While some of the topical indicators discussed may seem dated, the key to understanding social class indicators in the United States is given in this book. Highly recommended as an introduction to understanding Social Class, and for introducing the concept of Prole Drift

In Class Paul Fussell explodes the sacred American myth of social equality with eagle-eyed irreverence and iconoclastic wit. This bestselling, superbly researched, exquisitely observed guide to the signs, symbols, and customs of the American class system is always outrageously on the mark as Fussell shows us how our status is revealed by everything we do, say, and own. He describes the houses, objects, artifacts, speech, clothing styles, and intellectual proclivities of American classes from the top to the bottom and everybody -- you'll surely recognize yourself -- in between. Class is guaranteed to amuse and infuriate, whether your class is so high it's out of sight (literally) or you are, alas, a sinking victim of prole drift.

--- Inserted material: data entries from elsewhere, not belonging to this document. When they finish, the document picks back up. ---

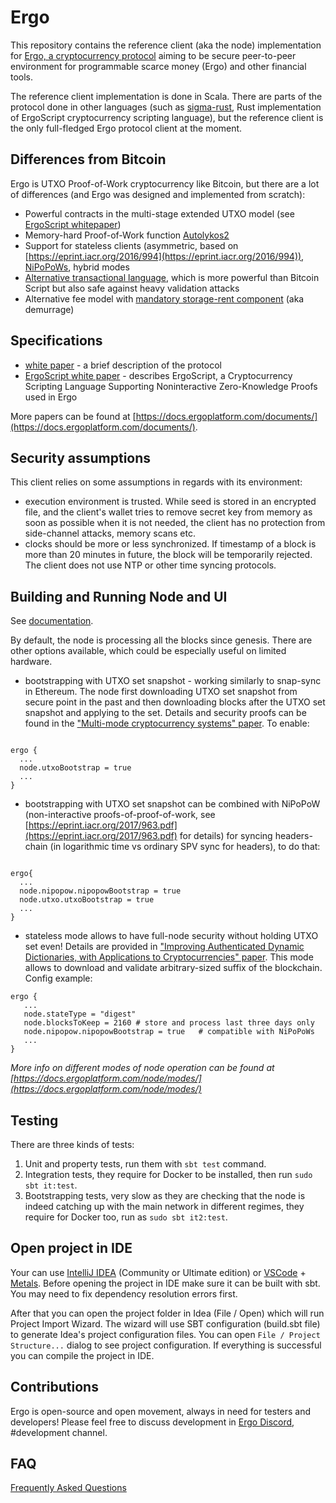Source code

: # Ergo

This repository contains the reference client (aka the node) implementation for 
[Ergo, a cryptocurrency protocol](https://ergoplatform.org/) aiming to be secure peer-to-peer environment for programmable
scarce money (Ergo) and other financial tools. 

The reference client implementation is done in Scala. There are parts of the protocol done in other languages (such as [sigma-rust](https://github.com/ergoplatform/sigma-rust), Rust implementation of ErgoScript cryptocurrency scripting language), but the reference client is the only full-fledged Ergo protocol client at the moment.

## Differences from Bitcoin

Ergo is UTXO Proof-of-Work cryptocurrency like Bitcoin, but there are a lot of differences (and Ergo was designed 
and implemented from scratch):

* Powerful contracts in the multi-stage extended UTXO model (see [ErgoScript whitepaper](https://ergoplatform.org/docs/ErgoScript.pdf)) 
* Memory-hard Proof-of-Work function [Autolykos2](https://docs.ergoplatform.com/ErgoPow.pdf)
* Support for stateless clients (asymmetric, based on [https://eprint.iacr.org/2016/994](https://eprint.iacr.org/2016/994)),
[NiPoPoWs](https://eprint.iacr.org/2017/963.pdf), hybrid modes
* [Alternative transactional language](https://github.com/ScorexFoundation/sigmastate-interpreter), which is more powerful than Bitcoin Script but also safe against
heavy validation attacks
* Alternative fee model with [mandatory storage-rent component](https://fc18.ifca.ai/bitcoin/papers/bitcoin18-final18.pdf ) (aka demurrage)

## Specifications

* [white paper](https://ergoplatform.org/docs/whitepaper.pdf) - a brief description of the protocol
* [ErgoScript white paper](https://ergoplatform.org/docs/ErgoScript.pdf) - describes ErgoScript, a Cryptocurrency Scripting Language Supporting Noninteractive Zero-Knowledge Proofs used in Ergo

More papers can be found at [https://docs.ergoplatform.com/documents/](https://docs.ergoplatform.com/documents/).

## Security assumptions

This client relies on some assumptions in regards with its environment:

* execution environment is trusted. While seed is stored in an encrypted file, and the client's 
  wallet tries to remove secret key from memory as soon as possible when it is not needed, the
  client has no protection from side-channel attacks, memory scans etc.
* clocks should be more or less synchronized. If timestamp of a block is more than 20 minutes
  in future, the block will be temporarily rejected. The client does not use NTP or other time
  syncing protocols.

## Building and Running Node and UI

See [documentation](https://docs.ergoplatform.com/node/install/). 

By default, the node is processing all the blocks since genesis. There are other options available, which could be especially useful on limited hardware.

* bootstrapping with UTXO set snapshot - working similarly to snap-sync in Ethereum. The node first downloading UTXO 
set snapshot from secure point in the past and then downloading blocks after the UTXO set snapshot and applying to the set.
Details and security proofs can be found in the ["Multi-mode cryptocurrency systems" paper](https://eprint.iacr.org/2018/129.pdf). To enable: 
```

ergo {
  ...
  node.utxoBootstrap = true
  ...
}
```

* bootstrapping with UTXO set snapshot can be combined with NiPoPoW (non-interactive proofs-of-proof-of-work, see [https://eprint.iacr.org/2017/963.pdf](https://eprint.iacr.org/2017/963.pdf) for details) for 
syncing headers-chain (in logarithmic time vs ordinary SPV sync for headers), to do that:
```

ergo{
  ...
  node.nipopow.nipopowBootstrap = true
  node.utxo.utxoBootstrap = true
  ...
}
```

* stateless mode allows to have full-node security without holding UTXO set even! Details are provided in ["Improving Authenticated Dynamic Dictionaries,
  with Applications to Cryptocurrencies" paper](https://eprint.iacr.org/2016/994.pdf). This mode allows to download and validate arbitrary-sized suffix of the blockchain. Config example:

```
ergo {
   ...
   node.stateType = "digest"
   node.blocksToKeep = 2160 # store and process last three days only
   node.nipopow.nipopowBootstrap = true   # compatible with NiPoPoWs 
   ...
}
```




*More info on different modes of node operation can be found at [https://docs.ergoplatform.com/node/modes/](https://docs.ergoplatform.com/node/modes/)*

## Testing

There are three kinds of tests: 

1) Unit and property tests, run them with `sbt test` command.
2) Integration tests, they require for Docker to be installed, then run `sudo sbt it:test`.
3) Bootstrapping tests, very slow as they are checking that the node is indeed catching up with the main network in 
different regimes, they require for Docker too, run as `sudo sbt it2:test`.

## Open project in IDE

Your can use [IntelliJ IDEA](https://www.jetbrains.com/idea/) (Community or Ultimate edition) or 
[VSCode](https://code.visualstudio.com/) + [Metals](https://scalameta.org/metals/).
Before opening the project in IDE make sure it can be built with sbt. 
You may need to fix dependency resolution errors first.

After that you can open the project folder in Idea (File / Open)
which will run Project Import Wizard. The wizard will use SBT configuration
(build.sbt file) to generate Idea's project configuration files.
You can open `File / Project Structure...` dialog to see project configuration.
If everything is successful you can compile the project in IDE. 

## Contributions

Ergo is open-source and open movement, always in need for testers and developers! Please feel free
to discuss development in [Ergo Discord](https://discord.gg/kj7s7nb), #development channel. 

## FAQ
[Frequently Asked Questions](FAQ.md)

Nation of Rebels: Why Counter Culture Became Consumer Culture

Yet another insightful and illuminitive tome. This work ties in with Bobos listed above. In it we learn of the transition from Class Aesthetics to a mercantile Cool Aesthetics. Think your dress, make-up, style, music or any other commodity is intrinsicly transgressive? Do you feel that if only enough people dropped acid and listened to Led Zepplin (or even NeoFolk), enough people would wake up and the world would move on to a new phase of utopian harmony? This book exposes the myth of the counter-culture and how it is nothing more than the Loyal Opposition

As the counterculture hippies evolved into yuppies and traded their Volkswagen Beetles in for gas-guzzling SUVs, they were not selling out; they were merely following the natural path laid out for them by the core assumptions of the counterculture. So argue Heath (philosophy, U. of Toronto, Canada) and Potter (philosophy, Trent U., Canada) in this work of cultural criticism that attacks the theory of society they believe underlie countercultural ideas. Ideas about the psychological oppression of the individual by organized society articulated by figures like Herbert Marcuse, the "society of the spectacle" decried by the French situationists, and others identified by the authors as part of the counterculture milieu are criticized and blamed for devolving into empty protest that ironically may serve to undermine efforts toward greater justice for exploited groups.